Hajji Matullah Seddiqi was finishing up his lunch on Sunday afternoon with his wife and two children when he heard gunshots. He looked outside and saw one of the gunmen's vehicles.
“It's a big car, a land cruiser I think, its black," he said. "One man when he dropped down on the street he just fire, fire and the people are going, they want to empty the street first and they shot down on one people, one soldier.”
Smoke rises from the site of an attack near the Afghan parliament in Kabul, April 15, 2012.
He said the men shot several people before entering a nearby building, beginning an 18-hour standoff that ended early Monday. Seddiqi spent nearly all of it hiding with his family in his parent's basement.
Afghan and international forces finally put down the assault following pre-dawn assaults by U.S.-led coalition helicopters. The Ministry of Interior reports the fighting has also ended in the eastern cities of Jalalabad, Gardez and Pul-e-Alam, where suicide bombers tried to storm a NATO base, an airport and police installations.
General Carsten Jacobson, the spokesman for NATO's International Security Assistance Force, says the coordinated attacks all employed the same tactics.
“Small groups, packages of handful or less, insurgents infiltrating mainly into buildings, using them as firing platforms, to indiscriminately to fire rocket-propelled grenades and machine weapons into government or military installations, more to gain effect than to cause real damage,” he said.
The ISAF spokesman praised the increased capability of the Afghan-led forces, mostly police with support from the army, that battled and defeated the insurgents. NATO provided air support in response to requests from the Afghans.
The goal of the small insurgent attacks, Jacobson says, was not to militarily defeat the Afghan forces, but to shake people's confidence and instill fear. The violence did show that the Taliban and their allies are still a determined enemy.
Shukria Barakzai, a member of the Afghan parliament's defense committee, says the ability of the Taliban to infiltrate the heart of the capital raises real concerns about the security challenge facing government forces as U.S. and NATO forces draw down. The majority of international combat troops are scheduled to leave by the end of 2014.
“Mentally you can put yourself in the position of Afghan people, who for 18 hours, non-stop fighting and war," said Barakzai. "It's unbelievable. It's really unbelievable.”
On Sunday, a Taliban spokesperson claimed responsibility for the multiple assaults on embassies, government buildings and NATO bases, saying the operation had been planned for two months to show the insurgency's power after NATO commanders called the Taliban weak.

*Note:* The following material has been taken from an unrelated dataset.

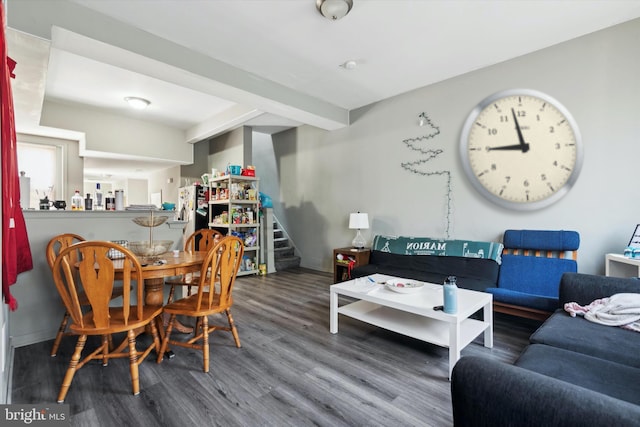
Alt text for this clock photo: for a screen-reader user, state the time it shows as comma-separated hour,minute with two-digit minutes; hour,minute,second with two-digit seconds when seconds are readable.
8,58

It was the most widespread attack in the Afghan capital since an assault on the U.S. Embassy and NATO headquarters in September. That operation was blamed on the Haqqani network, a Pakistan-based insurgent group allied with the Taliban.

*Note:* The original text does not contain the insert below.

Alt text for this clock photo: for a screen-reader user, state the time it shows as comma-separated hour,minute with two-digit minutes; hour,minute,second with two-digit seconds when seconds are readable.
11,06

Afghan Interior Minister General Bismillah Mohammadi says the arrest and interrogation of a militant armed with explosives in Jalalabad indicates the Haqqini network may also be behind the latest attacks.
He says the man confessed that he came from outside of the Afghan border, and was trained and equipped there by elements of the Haqqani network.
The attacks come at a time of increased tension between international and Afghan forces over incidents including the burning of Qurans at a U.S. base and a deadly attack by a U.S. soldier that killed 17 Afghan villagers.
NATO and U.S. leaders say despite some setbacks, plans to shift international forces from a combat to support role are moving forward, and the capable response by Afghan forces to the latest attacks is a sign of progress.